In Science, Mathematics, English and Geography all students take a two-year Key Stage 3 qualification allowing them to start their GCSE studies early.

==Demographics==

According to the school's most recent Ofsted report:

"Most students are from a White British heritage, and a broadly average proportion is from minority ethnic backgrounds. No students are in the early stages of learning English.
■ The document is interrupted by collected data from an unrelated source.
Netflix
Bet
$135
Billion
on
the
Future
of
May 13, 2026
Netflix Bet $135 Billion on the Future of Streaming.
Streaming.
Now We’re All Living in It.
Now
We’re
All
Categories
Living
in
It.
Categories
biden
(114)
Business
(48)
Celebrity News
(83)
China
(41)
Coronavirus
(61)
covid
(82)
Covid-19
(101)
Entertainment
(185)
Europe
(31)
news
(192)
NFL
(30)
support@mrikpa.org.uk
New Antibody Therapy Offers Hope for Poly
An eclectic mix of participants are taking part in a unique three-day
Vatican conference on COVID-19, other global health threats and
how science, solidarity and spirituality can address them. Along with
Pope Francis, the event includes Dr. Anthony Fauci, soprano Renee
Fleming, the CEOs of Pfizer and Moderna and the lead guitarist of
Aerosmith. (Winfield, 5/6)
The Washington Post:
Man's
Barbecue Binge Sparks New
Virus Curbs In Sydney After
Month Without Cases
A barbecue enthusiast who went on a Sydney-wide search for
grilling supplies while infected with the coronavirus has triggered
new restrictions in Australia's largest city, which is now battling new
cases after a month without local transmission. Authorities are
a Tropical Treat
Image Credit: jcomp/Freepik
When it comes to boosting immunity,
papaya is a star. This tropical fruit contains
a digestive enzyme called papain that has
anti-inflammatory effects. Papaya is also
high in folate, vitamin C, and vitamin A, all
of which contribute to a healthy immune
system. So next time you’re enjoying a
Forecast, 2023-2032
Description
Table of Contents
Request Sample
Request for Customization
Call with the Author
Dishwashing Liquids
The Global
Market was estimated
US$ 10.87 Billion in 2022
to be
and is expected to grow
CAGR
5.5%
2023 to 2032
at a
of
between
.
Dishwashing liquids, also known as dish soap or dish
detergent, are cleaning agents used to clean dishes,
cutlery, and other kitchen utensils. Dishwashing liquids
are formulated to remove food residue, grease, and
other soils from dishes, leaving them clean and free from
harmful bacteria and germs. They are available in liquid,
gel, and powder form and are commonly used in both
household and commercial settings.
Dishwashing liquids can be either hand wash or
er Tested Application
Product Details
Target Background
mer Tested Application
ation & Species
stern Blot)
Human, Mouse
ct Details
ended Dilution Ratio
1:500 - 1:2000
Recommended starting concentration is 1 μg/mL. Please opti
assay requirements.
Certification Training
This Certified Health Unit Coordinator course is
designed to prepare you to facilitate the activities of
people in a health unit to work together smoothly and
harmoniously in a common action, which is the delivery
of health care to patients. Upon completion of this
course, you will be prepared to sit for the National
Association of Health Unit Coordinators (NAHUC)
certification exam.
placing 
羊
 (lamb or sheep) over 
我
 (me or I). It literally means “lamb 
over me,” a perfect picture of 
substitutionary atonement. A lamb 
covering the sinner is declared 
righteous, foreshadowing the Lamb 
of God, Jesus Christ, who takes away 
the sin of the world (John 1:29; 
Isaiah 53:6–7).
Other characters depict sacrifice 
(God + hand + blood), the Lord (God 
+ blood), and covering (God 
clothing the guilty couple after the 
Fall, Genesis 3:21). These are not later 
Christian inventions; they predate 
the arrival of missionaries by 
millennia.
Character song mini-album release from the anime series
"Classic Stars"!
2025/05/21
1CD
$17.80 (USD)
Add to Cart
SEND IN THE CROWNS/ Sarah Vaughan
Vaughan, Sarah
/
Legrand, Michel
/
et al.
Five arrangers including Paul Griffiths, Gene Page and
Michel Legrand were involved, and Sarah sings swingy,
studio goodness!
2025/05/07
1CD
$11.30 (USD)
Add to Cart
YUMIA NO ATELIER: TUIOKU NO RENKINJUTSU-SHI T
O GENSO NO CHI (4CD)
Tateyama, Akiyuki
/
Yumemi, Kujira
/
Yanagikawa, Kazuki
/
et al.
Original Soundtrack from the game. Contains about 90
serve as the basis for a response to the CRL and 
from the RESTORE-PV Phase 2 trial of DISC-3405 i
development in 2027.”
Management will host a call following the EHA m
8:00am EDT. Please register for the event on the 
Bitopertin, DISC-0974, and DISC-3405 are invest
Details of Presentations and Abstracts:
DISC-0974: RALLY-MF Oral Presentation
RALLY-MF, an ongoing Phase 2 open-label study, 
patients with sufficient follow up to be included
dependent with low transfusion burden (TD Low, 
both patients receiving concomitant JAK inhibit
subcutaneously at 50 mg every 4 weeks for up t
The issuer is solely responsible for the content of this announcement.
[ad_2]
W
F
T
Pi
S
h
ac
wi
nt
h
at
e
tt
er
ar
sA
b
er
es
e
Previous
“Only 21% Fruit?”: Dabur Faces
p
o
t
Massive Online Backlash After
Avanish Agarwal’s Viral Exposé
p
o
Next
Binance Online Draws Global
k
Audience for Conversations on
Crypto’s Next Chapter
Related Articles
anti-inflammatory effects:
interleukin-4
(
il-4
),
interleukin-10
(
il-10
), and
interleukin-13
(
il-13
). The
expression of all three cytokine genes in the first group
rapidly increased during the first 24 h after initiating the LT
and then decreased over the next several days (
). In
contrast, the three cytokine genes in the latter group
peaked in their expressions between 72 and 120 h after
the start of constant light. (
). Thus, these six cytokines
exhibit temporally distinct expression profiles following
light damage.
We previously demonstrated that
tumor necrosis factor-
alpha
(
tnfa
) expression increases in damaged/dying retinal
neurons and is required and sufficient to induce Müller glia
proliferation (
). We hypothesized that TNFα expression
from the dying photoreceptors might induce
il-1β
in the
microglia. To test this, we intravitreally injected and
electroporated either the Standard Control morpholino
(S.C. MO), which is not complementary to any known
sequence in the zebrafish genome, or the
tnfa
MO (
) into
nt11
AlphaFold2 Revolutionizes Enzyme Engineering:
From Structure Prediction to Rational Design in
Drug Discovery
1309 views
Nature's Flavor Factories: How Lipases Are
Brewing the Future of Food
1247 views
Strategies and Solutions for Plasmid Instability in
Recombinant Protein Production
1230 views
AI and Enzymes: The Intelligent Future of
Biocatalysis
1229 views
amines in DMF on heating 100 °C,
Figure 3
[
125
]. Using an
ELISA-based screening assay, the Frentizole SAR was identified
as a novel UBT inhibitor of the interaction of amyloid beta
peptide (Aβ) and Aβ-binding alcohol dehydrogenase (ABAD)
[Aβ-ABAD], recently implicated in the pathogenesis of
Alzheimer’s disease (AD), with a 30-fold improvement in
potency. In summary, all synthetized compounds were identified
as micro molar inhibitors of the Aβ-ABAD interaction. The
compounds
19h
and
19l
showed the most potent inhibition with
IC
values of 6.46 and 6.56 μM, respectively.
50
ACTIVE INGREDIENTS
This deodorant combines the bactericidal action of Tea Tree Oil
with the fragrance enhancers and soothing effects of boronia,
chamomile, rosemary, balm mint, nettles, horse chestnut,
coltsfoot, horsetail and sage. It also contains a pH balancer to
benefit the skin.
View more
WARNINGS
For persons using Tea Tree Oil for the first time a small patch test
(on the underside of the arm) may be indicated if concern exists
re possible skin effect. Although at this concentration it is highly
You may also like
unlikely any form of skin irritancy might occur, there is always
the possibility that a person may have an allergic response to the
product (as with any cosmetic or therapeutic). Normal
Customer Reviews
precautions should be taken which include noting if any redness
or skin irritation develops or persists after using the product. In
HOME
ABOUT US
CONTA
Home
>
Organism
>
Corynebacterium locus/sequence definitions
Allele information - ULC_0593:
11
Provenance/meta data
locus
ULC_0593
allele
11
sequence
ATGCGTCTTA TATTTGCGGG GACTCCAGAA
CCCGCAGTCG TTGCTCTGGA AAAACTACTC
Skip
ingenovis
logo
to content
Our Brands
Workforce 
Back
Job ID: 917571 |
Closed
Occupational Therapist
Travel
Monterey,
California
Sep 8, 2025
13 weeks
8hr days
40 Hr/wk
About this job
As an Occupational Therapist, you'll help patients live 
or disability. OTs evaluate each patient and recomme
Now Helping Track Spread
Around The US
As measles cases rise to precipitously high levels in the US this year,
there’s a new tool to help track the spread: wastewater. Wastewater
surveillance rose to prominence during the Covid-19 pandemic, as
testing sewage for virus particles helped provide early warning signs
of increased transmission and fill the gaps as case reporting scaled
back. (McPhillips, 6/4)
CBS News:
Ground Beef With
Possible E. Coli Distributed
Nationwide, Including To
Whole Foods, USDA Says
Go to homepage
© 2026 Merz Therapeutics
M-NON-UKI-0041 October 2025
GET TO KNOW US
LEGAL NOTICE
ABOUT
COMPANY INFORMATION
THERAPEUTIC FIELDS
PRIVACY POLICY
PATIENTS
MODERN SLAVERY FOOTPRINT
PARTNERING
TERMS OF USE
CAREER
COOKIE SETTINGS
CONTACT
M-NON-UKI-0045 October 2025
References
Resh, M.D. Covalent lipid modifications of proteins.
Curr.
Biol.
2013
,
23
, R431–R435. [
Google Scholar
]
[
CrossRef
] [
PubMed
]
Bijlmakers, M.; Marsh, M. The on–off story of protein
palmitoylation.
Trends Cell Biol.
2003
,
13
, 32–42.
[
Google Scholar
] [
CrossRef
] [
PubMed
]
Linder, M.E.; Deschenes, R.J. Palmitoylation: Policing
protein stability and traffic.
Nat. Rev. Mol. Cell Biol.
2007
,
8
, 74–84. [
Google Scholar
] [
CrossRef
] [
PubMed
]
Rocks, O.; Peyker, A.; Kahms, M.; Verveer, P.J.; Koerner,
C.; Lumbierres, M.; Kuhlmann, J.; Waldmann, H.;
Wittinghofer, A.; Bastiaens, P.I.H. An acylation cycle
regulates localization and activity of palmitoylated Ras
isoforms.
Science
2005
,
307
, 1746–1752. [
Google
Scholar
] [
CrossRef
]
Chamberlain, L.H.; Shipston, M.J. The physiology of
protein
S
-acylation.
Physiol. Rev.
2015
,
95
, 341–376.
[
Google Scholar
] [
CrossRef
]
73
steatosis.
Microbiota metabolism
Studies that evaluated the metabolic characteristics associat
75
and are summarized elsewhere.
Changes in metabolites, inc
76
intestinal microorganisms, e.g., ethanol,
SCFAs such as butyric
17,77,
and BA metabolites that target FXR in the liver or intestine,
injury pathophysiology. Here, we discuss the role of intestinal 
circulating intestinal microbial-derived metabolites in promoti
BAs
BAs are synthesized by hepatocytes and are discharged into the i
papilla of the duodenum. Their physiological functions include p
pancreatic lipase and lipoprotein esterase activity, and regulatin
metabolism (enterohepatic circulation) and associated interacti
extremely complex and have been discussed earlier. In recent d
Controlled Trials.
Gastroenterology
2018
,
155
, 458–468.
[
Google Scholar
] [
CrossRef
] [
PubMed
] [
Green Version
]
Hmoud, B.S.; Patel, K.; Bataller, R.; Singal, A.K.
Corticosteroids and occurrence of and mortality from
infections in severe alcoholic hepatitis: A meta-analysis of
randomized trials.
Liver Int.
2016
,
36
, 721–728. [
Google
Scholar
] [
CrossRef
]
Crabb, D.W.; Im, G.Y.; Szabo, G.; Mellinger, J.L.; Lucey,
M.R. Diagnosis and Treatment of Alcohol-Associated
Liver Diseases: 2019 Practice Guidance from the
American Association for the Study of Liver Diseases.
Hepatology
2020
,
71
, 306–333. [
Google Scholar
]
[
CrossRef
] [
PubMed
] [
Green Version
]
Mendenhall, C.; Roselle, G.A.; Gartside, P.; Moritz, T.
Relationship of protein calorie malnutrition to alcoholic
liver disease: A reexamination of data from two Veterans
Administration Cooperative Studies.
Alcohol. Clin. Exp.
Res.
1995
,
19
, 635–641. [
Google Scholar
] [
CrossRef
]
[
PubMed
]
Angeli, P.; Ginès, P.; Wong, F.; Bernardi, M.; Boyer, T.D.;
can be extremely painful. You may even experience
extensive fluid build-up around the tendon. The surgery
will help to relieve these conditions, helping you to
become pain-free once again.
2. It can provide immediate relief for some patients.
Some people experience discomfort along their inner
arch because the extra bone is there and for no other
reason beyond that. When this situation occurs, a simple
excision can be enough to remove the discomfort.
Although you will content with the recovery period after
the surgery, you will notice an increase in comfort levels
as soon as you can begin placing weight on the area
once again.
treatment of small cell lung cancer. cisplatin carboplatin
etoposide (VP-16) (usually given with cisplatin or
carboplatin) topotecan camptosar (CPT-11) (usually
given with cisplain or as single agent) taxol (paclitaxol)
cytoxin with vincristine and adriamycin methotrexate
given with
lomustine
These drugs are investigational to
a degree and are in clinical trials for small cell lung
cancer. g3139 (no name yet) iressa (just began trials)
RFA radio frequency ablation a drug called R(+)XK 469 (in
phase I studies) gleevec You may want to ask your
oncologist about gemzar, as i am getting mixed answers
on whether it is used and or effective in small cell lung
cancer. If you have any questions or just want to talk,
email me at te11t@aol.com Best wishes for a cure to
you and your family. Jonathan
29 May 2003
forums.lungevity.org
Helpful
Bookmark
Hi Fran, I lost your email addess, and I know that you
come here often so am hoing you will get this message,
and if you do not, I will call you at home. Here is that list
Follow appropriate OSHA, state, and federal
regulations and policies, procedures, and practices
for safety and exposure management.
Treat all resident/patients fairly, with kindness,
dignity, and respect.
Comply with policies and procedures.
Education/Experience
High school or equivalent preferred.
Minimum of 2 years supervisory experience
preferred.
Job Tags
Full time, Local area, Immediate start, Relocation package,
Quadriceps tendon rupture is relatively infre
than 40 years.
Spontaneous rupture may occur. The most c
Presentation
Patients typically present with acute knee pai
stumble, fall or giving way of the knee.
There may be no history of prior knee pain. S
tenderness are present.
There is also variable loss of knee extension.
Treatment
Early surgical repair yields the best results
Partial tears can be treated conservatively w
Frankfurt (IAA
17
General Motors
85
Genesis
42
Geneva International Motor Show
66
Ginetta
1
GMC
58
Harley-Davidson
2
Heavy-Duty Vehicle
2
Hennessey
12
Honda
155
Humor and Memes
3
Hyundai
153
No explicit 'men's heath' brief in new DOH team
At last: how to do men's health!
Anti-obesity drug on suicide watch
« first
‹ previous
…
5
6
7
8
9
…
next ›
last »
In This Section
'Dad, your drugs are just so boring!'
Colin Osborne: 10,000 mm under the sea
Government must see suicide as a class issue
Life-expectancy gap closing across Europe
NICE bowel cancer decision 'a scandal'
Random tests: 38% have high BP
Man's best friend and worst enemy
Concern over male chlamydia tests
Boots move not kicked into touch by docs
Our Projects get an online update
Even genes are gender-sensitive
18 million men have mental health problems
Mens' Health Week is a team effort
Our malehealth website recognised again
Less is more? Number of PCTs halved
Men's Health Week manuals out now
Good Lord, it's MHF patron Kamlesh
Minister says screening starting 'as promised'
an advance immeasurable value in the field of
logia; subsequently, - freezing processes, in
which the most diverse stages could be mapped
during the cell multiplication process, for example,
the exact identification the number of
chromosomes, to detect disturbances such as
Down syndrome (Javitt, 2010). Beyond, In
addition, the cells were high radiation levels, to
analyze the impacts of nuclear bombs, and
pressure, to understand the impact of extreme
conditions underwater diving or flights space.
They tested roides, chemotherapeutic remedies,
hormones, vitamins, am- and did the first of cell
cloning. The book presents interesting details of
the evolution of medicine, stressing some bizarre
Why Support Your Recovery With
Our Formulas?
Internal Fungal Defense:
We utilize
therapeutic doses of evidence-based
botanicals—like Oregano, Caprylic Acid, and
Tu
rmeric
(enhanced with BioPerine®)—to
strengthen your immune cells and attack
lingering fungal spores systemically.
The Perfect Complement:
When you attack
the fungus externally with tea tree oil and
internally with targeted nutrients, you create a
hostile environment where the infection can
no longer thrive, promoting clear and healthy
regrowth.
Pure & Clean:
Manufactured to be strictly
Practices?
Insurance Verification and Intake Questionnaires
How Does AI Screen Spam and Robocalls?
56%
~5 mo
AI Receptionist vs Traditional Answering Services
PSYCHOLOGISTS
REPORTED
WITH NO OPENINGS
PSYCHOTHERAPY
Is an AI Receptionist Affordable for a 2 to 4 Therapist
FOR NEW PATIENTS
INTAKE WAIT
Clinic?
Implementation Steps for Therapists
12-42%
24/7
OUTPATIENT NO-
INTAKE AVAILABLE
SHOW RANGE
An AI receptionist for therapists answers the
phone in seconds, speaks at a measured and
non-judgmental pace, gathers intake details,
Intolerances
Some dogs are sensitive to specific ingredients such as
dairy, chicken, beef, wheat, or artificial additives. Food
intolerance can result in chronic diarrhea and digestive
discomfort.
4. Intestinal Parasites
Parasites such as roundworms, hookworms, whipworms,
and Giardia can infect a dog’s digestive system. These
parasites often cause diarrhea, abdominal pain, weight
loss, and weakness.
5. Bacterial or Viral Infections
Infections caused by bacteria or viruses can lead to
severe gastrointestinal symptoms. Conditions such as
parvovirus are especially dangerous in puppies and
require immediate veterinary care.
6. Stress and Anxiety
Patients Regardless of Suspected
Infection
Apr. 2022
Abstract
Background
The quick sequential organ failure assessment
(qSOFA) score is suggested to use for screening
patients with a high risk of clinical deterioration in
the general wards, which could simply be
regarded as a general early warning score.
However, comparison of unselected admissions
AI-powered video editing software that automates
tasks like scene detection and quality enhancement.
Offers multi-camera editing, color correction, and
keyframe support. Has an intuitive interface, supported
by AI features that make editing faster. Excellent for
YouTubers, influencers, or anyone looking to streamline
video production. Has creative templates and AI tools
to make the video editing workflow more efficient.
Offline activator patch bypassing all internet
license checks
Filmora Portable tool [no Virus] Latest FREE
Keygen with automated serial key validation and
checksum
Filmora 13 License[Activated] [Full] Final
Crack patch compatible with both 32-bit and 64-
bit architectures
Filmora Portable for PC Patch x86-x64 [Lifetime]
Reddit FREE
The proportion of students with special educational needs and/or disabilities is low and the proportion known to be entitled to free school meals is below average."

==Notable former pupils==

- Prof Lorna Casselton, Professor of Fungal Genetics at the University of Oxford and expert in the sexual behaviour of mushrooms from 1997 to 2003
- Prof Deborah Ashby, Professor of Medical Statistics and Clinical Trials at Imperial College London and expert on Bayesian statistics
- Brigadier Jill Field CBE, Matron-in-Chief of the Army and Director of Defence Nursing Services from 1989 to 1992
- Jo Richardson, Labour MP for Barking from 1974 to 1994
- Sarah Wilhelmy, Former Great Britain international Athlete and representative at the 2000 Summer Olympics
- Ruby Tandoh, runner-up on series four of BBC's The Great British Bake Off in 2013
- Rachel Riley, co-host of Countdown from 2009.
- Michelle Agyemang, Footballer for Arsenal Women’s team

==Arson==
In April 2003 the school was closed for two days following a fire in an art room started by a student. On the day of the re-opening another fire was started; eventually three students were arrested in connection with the incidents. There was also another fire started in Room 8 on the middle floor of the towerblock. The second fire was started in close proximity to gas pipes. In total three fires were started in the space of a single month leading to several parents withdrawing their daughters from the school.

The school was again attacked in December 2005 causing several thousand pounds worth of damage to the school kitchen and a number of classrooms at the front of the school. The damage was so extensive that the Christmas holiday break was extended for students of years 7 and 8. Reconstruction work took almost a year whilst a new kitchen, dining room and reception area were constructed and a number of classrooms had to be fully refitted.